When I first heard about the bone box and its inscription, I was 1) fascinated by the appearance of Joseph’s name, and 2) curious about what this meant for understanding the portrayal of Jesus’ family in the Gospel of Mark, which compared to the other Gospels appears to denigrate those close to Jesus. Other Gospel writers apparently sought to repair reputations besmirched in the earliest Gospel.
For instance, Joseph goes unmentioned in Mark, and Mark portrays folks in Nazareth as skeptical of Jesus’ sudden fame, asking, “Is not this the carpenter, the son of Mary and brother of James and Joses and Judas and Simon, and are not his sisters here with us?” (6:3).

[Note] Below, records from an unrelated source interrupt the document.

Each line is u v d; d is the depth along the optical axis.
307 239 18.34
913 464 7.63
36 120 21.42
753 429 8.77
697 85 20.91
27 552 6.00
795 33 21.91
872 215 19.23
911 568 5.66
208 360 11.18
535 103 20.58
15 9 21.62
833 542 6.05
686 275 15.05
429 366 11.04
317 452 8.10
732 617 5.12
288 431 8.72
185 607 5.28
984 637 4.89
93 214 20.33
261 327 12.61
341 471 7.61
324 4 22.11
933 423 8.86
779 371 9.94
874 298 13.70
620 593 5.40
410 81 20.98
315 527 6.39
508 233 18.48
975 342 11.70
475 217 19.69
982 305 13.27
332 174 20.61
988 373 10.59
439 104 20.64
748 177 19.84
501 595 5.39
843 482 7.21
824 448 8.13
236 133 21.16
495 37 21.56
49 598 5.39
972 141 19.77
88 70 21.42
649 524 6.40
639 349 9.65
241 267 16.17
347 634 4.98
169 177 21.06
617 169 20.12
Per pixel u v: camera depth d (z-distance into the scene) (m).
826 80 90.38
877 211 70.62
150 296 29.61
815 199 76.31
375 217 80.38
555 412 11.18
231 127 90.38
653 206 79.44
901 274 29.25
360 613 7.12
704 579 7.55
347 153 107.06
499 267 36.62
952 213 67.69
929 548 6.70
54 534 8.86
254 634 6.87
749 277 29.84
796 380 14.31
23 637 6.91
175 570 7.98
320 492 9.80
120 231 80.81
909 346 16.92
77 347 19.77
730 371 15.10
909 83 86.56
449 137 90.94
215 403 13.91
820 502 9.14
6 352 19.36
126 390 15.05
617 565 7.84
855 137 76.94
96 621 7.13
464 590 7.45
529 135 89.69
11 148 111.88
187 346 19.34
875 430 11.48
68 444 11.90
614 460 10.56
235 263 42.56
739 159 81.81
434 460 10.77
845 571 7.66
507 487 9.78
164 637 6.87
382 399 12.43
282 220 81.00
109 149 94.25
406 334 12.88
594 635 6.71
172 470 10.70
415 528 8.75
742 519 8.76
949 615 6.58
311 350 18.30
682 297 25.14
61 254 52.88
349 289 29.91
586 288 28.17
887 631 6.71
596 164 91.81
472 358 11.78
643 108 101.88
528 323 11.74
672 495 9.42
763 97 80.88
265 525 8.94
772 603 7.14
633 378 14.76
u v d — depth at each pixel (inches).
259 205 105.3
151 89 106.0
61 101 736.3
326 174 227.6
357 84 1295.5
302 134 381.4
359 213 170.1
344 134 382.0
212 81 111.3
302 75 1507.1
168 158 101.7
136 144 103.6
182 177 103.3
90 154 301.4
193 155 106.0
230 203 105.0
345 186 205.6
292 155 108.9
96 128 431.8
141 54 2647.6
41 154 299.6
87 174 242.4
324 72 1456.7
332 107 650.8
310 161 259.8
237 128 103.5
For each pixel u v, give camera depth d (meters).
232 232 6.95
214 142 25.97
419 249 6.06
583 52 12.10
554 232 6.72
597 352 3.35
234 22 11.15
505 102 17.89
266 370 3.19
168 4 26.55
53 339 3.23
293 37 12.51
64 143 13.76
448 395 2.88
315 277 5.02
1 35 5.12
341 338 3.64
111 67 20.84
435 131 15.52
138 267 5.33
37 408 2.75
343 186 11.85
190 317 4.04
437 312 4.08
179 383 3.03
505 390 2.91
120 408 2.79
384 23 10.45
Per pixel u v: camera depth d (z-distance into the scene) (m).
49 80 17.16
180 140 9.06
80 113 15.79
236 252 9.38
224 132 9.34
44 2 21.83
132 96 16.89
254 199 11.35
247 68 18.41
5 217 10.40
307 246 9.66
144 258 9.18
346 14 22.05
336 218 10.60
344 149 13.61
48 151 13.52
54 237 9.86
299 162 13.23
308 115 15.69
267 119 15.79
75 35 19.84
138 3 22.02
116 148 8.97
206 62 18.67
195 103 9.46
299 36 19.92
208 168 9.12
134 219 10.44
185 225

Matthew, however, rewrites Mark to call Jesus “the carpenter’s son.” And Matthew calls Joseph the “husband of Mary” (1:16), while Luke (3:23, 4:22) and John (6:42) identify Joseph as the man thought to be the father of Jesus.
Most scholars caution against treating the conflicting nativity accounts of Matthew and Luke, each with their theological motives, as historical remembrances. But if the ossuary inscription is increasingly deemed authentic, then the matter-of-fact “son of Joseph” inscription conceivably strengthens the case for the historical place of Joseph—and strengthens the conclusion that Mark is particularly critical of Jesus’ family and followers.
Further evidence of this is the way the author of Mark demonizes Peter (“Get behind me, Satan!”) and shows him denying Jesus thrice, as Jesus predicted. Judas Iscariot betrays Jesus, and all of the Twelve forsake Jesus at his arrest, again as foretold. The three women at the tomb, including the mother of Jesus, are so afraid when a “young man” inside says Jesus had risen that they flee and tell no one. Mother Mary and the brothers of Jesus are identified in Mark as unbelieving (3:21-35, 6:4).
Commentators on Mark increasingly cite the Gospel’s subtle but biting ironies, evident in the play on proper names. When someone has to carry the cross for Jesus, soldiers recruit one Simon of Cyrene—Simon Peter has fled. When someone has to bury Jesus’ body, it falls to Joseph of Arimathea because Joseph the father of Jesus is not around (according to this reading, the reference to Joseph of Arimathea is an indirect indication that Mark’s author knew the father’s name). Likewise, when Mark identifies Jesus’ mother as a witness to his crucifixion and entombment, she is called “the mother of James the lesser and of Joses” (15:40), “the mother of Joses” (15:47) and “the mother of James” (16:1). Some argue that this is a different Mary, not the mother of Jesus, but it is more likely that Mark is reminding readers that James and Joses, two brothers of Jesus, were absent for the burial.
Some contend that Mark’s abrupt ending does not rule out a reunion of Jesus with his disciples and family in Galilee. But Rice University’s Werner Kelber says that “a rehabilitation of the disciples is positively excluded” in Mark. In books published in 1979 and 1983, Kelber contended that the failure, at the end of Mark, of mother Mary, Mary Magdalene and Salome (and the absence of Jesus’ brothers) was part of a critique against the Jerusalem church community once led by James. By the time Mark was written in the 70s, James and other authorities were dead, and Rome had smashed the Jewish revolt, the Jerusalem Temple and much of the city.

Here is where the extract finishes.